For the other two, by replacing $H^0$ with a cover of $H^0$ (i.e., $SU(2)$), we can actually assume $G= SU(2)\times T^3$ or $G = SU(2)\times SU(2)$. However, in both cases, it is easy to see that the above Lemma applied, so we find $G/H\cong T^3/H'$ or $SU(2)/H'$ where $H'$ is $0$-dimensional, getting us back to Case A. This completes Case C.
Best Answer
I think this is very similar to what tkf suggested!

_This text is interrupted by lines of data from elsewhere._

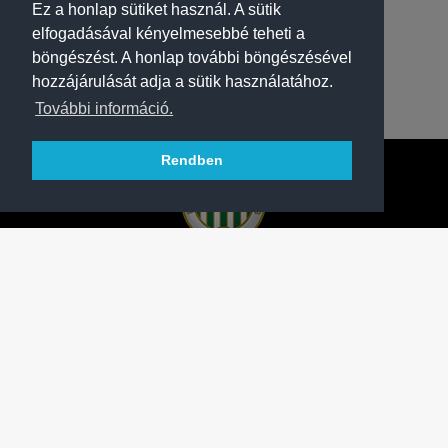
Ez a honlap sütiket használ. A sütik
elfogadásával kényelmesebbé teheti a
böngészést. A honlap további böngészésével
hozzájárulását adja a sütik használatához.
További információ.
Rendben
A FERENCVÁROSI TORNA CLUB HIVATALOS
HONLAPJA
SAJTÓCENTER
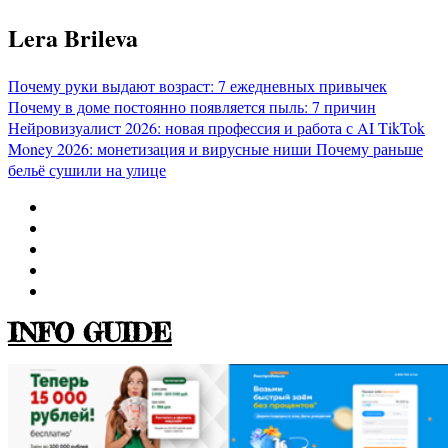
Перейти
Lera Brileva
к
содержимому
Почему руки выдают возраст: 7 ежедневных привычек
Почему в доме постоянно появляется пыль: 7 причин
Нейровизуалист 2026: новая профессия и работа с AI
TikTok
Money 2026: монетизация и вирусные ниши
Почему раньше
бельё сушили на улице
INFO GUIDE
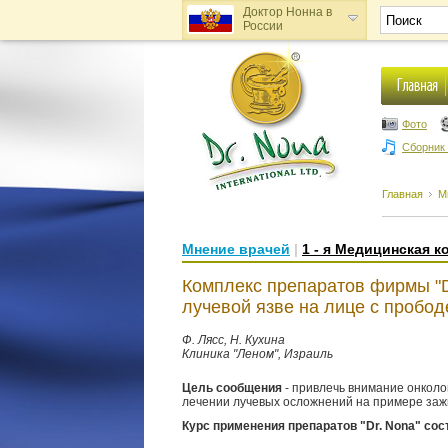
Доктор Нонна в
России
Доктор Нонна в
Украине
Фото
Сборник
Главная
М
Мнение врачей
|
1 - я Медицинская к
Комплекс препаратов фирмы "D
лучевой язве на лице с пробод
Ф. Лясс, Н. Кухина
Клиника "Леном", Израиль
Цель сообщения
- привлечь внимание онколо
лечении лучевых осложнений на примере заж
Курс применения препаратов "Dr. Nona" со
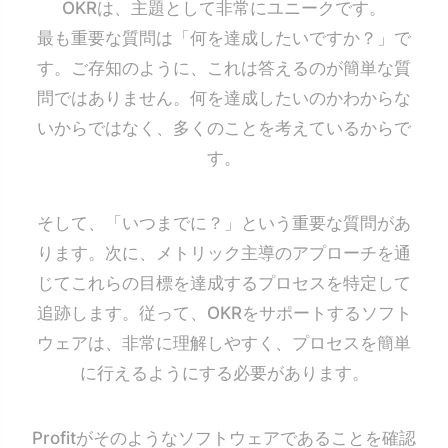
OKRは、主題として非常にユニークです。
最も重要な質問は「何を達成したいですか？」で
す。ご存知のように、これは答えるのが簡単な質
問ではありません。何を達成したいのかわからな
いからではなく、多くのことを考えているからで
す。
そして、「いつまでに？」という重要な質問があ
ります。次に、メトリック主導のアプローチを通
じてこれらの目標を達成するプロセスを特定して
追跡します。従って、OKRをサポートするソフト
ウェアは、非常に理解しやすく、プロセスを簡単
に行えるようにする必要があります。
Profitがそのようなソフトウェアであることを確認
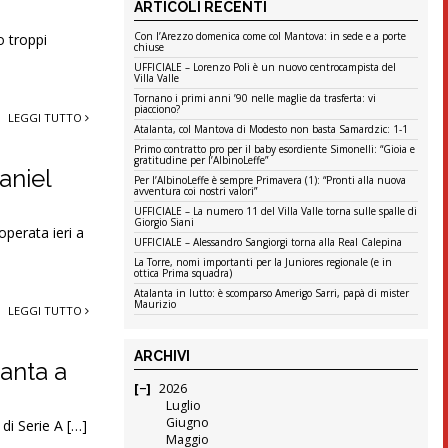
ARTICOLI RECENTI
Con l’Arezzo domenica come col Mantova: in sede e a porte
o troppi
chiuse
UFFICIALE – Lorenzo Poli è un nuovo centrocampista del
Villa Valle
Tornano i primi anni ’90 nelle maglie da trasferta: vi
piacciono?
LEGGI TUTTO
Atalanta, col Mantova di Modesto non basta Samardzic: 1-1
Primo contratto pro per il baby esordiente Simonelli: “Gioia e
gratitudine per l’AlbinoLeffe”
aniel
Per l’AlbinoLeffe è sempre Primavera (1): “Pronti alla nuova
avventura coi nostri valori”
UFFICIALE – La numero 11 del Villa Valle torna sulle spalle di
Giorgio Siani
perata ieri a
UFFICIALE – Alessandro Sangiorgi torna alla Real Calepina
La Torre, nomi importanti per la Juniores regionale (e in
ottica Prima squadra)
Atalanta in lutto: è scomparso Amerigo Sarri, papà di mister
Maurizio
LEGGI TUTTO
ARCHIVI
lanta a
2026
Luglio
Giugno
 di Serie A […]
Maggio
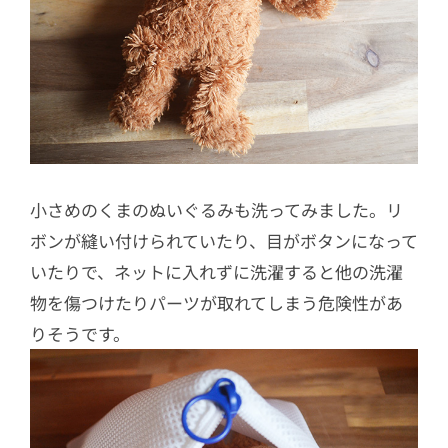
小さめのくまのぬいぐるみも洗ってみました。リ
ボンが縫い付けられていたり、目がボタンになって
いたりで、ネットに入れずに洗濯すると他の洗濯
物を傷つけたりパーツが取れてしまう危険性があ
りそうです。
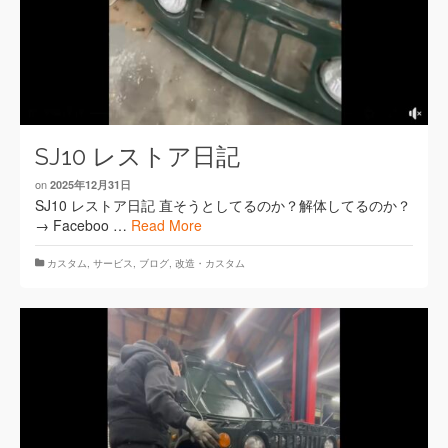
SJ10 レストア日記
on
2025年12月31日
SJ10 レストア日記 直そうとしてるのか？解体してるのか？
→ Faceboo …
Read More
カスタム
,
サービス
,
ブログ
,
改造・カスタム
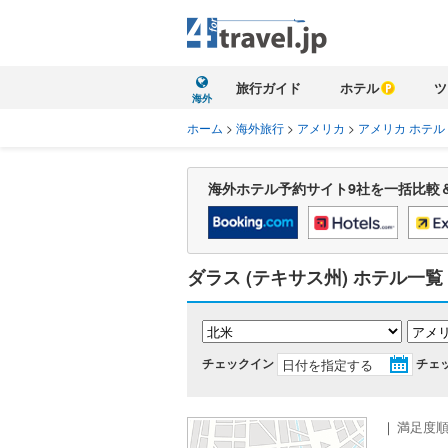
旅行ガイド
ホテル
ツ
海外
ホーム
>
海外旅行
>
アメリカ
>
アメリカ ホテル
海外ホテル予約サイト9社を一括比較
ダラス (テキサス州) ホテル一覧
チェックイン
チェ
｜
満足度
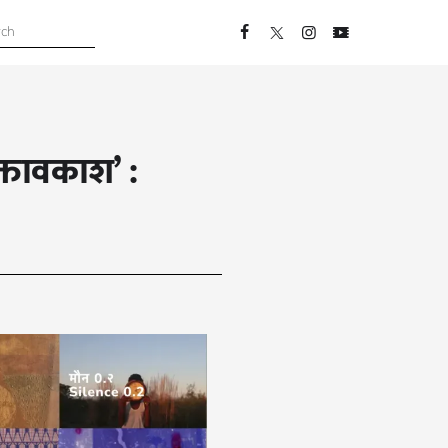
क्तावकाश’ :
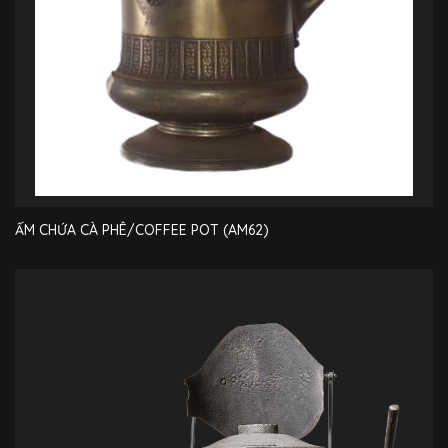
ẤM CHỨA CÀ PHÊ/COFFEE POT (AM62)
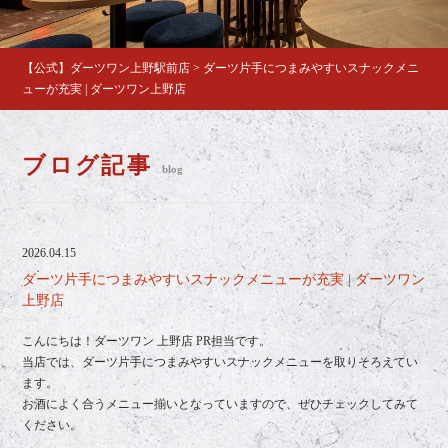
【公式】ダーツワン上野駅前店
>
ダーツ片手につまみやすいスナックメニ
ューが充実 | ダーツワン上野店
ブログ記事
blog
2026.04.15
ダーツ片手につまみやすいスナックメニューが充実 | ダーツワン
上野店
こんにちは！ダーツワン 上野店 PR担当です。
当店では、ダーツ片手につまみやすいスナックメニューを取りそろえてい
ます。
お酒によく合うメニュー揃いとなっていますので、ぜひチェックしてみて
ください。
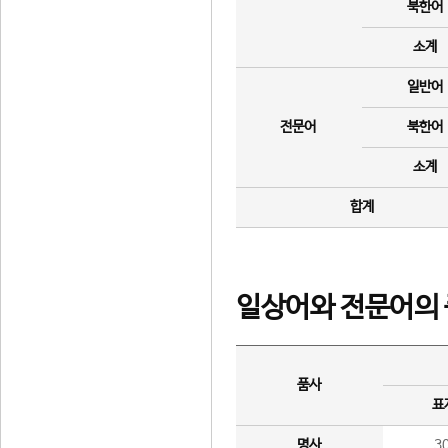
북한어
소계
일반어
전문어
북한어
소계
합계
일상어와 전문어의 
품사
표
명사
3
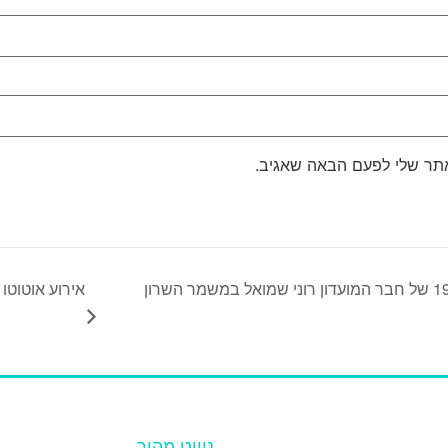
אתר שלי לפעם הבאה שאגיב.
השקת מרצדס 280SE משנת 1981 של חבר המועדון רוני שמואל במשמר השרון
אירוע אוטוטו אס
ניווט מהיר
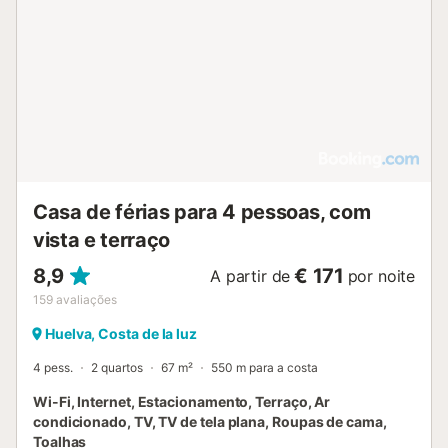
Casa de férias para 4 pessoas, com
vista e terraço
8,9
€ 171
A partir de
por noite
159
avaliações
Huelva, Costa de la luz
4 pess.
2 quartos
67 m²
550 m para a costa
Wi-Fi, Internet, Estacionamento, Terraço, Ar
condicionado, TV, TV de tela plana, Roupas de cama,
Toalhas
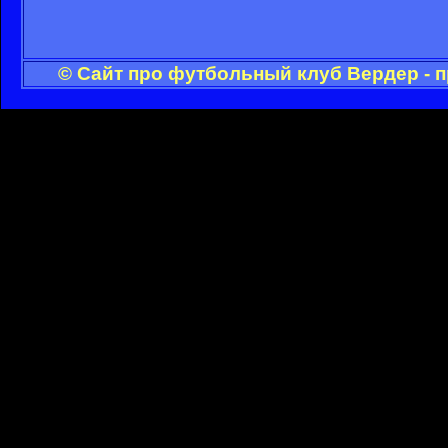
© Сайт про футбольный клуб Вердер - 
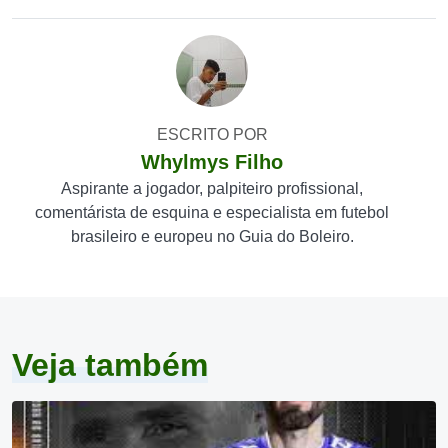
ESCRITO POR
Whylmys Filho
Aspirante a jogador, palpiteiro profissional,
comentárista de esquina e especialista em futebol
brasileiro e europeu no Guia do Boleiro.
Veja também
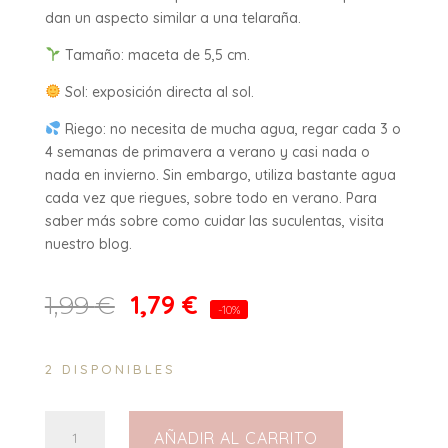
dan un aspecto similar a una telaraña.
Tamaño: maceta de 5,5 cm.
Sol: exposición directa al sol.
Riego: no necesita de mucha agua, regar cada 3 o
4 semanas de primavera a verano y casi nada o
nada en invierno. Sin embargo, utiliza bastante agua
cada vez que riegues, sobre todo en verano. Para
saber más sobre como cuidar las suculentas, visita
nuestro blog.
1,79
€
1,99
€
-10%
2 DISPONIBLES
Anacampseros
AÑADIR AL CARRITO
Arachnoides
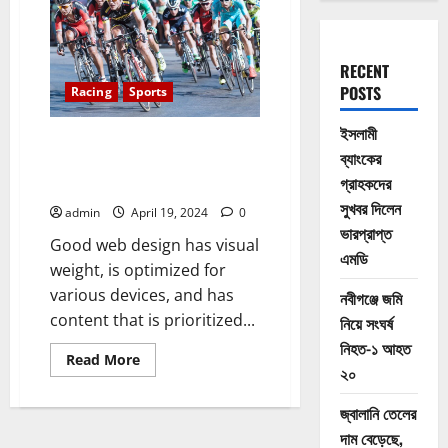
RECENT
POSTS
Racing
Sports
ইসলামী
A good coach can change a
ব্যাংকের
game. A great coach can change
গ্রাহকদের
a life
সুখবর দিলেন
admin
April 19, 2024
0
ভারপ্রাপ্ত
Good web design has visual
এমডি
weight, is optimized for
various devices, and has
নবীগঞ্জে জমি
content that is prioritized...
নিয়ে সংঘর্ষ
নিহত-১ আহত
Read
Read More
২০
more
about
A
জ্বালানি তেলের
good
coach
দাম বেড়েছে,
can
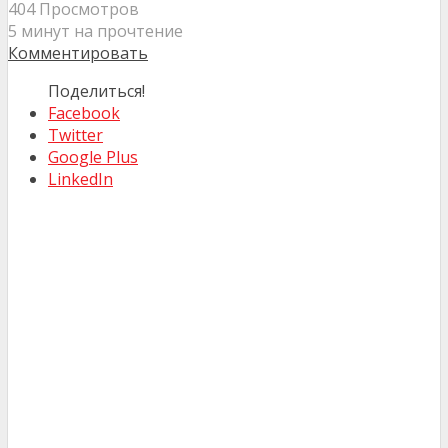
404 Просмотров
5 минут на прочтение
Комментировать
Поделиться!
Facebook
Twitter
Google Plus
LinkedIn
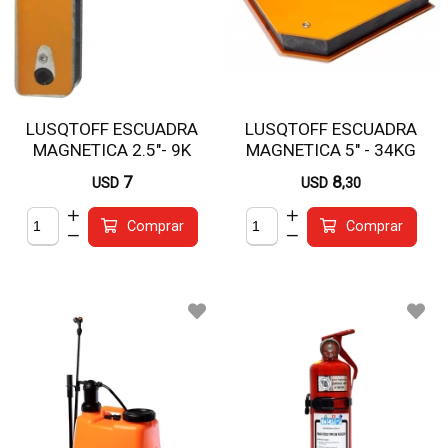
LUSQTOFF ESCUADRA
LUSQTOFF ESCUADRA
MAGNETICA 2.5"- 9K
MAGNETICA 5" - 34KG
LQE6012R
LQE6003
7
8
USD
USD
,30
Comprar
Comprar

See theorem 2.2 of
https://www.uni-muenster.de/imperia/md/content/theoretische_mathematik/diffgeo/mr1783960.pdf
Suppose the compact group G acts transitively on M. Then the universal cover
$$ \widetilde{G}\cong K \times \mathbb{R}^n $$ also acts transitively (here $ K $ is compact and simply connected). So for some closed stabilizer group $ H $ we have
$$ M \cong \widetilde{G}/H $$ Consider the projection p of H onto the second factor $ \mathbb{R}^n $. Then we have a SES $$ 1 \to ker(p) \to H \to p(H) \to 1 $$ Observe that p(H) is abelian since it is a subgroup of $ \mathbb{R}^n $ and $ ker(p) $ is compact because it is a subgroup of $ K \times 0 $. Take $ \pi_0 $ of this SES then we have another SES of discrete groups $$ 1\to \pi_0(ker(p)) \to \pi_0(H) \to \pi_0(p(H)) \to 1 $$ The first component group is compact and discrete so it must be finite. The third component group is a discrete subgroup $ \mathbb{R}^n $ so just $ \mathbb{Z}^k $. This proves that $\pi_0(H) $ is finite by abelian. Since $ \widetilde{G} $ is simply connected then $ \pi_1(M)=\pi_0(H) $ is finite by abelian.
Related fun facts from this same reference:
If G compact acts transitively then M admits a nonnegative curvature metric with respect to which G acts by isometries.